TASK TO CARRY OUT>
Scan the records below. Report the number of lines containing the word "excess", and nothing more.
==== RECORDS
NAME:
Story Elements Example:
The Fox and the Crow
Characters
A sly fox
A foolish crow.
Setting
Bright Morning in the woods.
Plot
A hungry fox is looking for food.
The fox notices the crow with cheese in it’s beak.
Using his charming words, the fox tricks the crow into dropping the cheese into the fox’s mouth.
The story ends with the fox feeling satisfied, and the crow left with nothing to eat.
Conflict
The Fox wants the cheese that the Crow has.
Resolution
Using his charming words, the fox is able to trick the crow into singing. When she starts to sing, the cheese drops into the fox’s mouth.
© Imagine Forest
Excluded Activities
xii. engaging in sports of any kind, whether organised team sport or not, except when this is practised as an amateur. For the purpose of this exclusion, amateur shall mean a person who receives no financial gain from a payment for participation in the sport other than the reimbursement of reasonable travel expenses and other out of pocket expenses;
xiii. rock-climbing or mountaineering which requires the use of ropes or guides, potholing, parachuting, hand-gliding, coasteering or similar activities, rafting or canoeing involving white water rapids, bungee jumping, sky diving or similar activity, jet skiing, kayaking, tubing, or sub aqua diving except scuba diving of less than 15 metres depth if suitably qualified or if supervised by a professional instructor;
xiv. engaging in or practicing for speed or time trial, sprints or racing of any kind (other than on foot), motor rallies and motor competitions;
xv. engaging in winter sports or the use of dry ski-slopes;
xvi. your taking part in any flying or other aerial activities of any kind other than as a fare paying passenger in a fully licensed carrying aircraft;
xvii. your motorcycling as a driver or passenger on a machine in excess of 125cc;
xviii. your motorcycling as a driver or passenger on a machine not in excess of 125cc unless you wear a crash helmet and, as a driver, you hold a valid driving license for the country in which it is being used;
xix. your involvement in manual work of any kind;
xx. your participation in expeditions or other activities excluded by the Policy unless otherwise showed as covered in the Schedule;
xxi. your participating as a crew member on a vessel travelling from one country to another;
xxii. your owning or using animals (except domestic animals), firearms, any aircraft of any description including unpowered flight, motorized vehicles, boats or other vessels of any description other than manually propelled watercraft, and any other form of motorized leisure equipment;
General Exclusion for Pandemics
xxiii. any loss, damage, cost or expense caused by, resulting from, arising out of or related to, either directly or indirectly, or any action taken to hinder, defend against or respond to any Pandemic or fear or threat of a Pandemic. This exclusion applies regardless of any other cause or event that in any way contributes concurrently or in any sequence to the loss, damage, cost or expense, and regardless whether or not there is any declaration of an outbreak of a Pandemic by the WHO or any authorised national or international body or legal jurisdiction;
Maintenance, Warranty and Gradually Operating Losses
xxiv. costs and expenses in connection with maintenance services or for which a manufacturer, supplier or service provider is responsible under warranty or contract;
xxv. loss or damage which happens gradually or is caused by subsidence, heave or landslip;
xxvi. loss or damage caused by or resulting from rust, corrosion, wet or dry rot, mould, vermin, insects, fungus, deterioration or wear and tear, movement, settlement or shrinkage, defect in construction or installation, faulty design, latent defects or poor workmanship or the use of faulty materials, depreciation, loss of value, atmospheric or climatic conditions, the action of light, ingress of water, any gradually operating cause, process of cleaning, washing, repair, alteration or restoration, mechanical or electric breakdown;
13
========
EXPECTED ANSWER>
2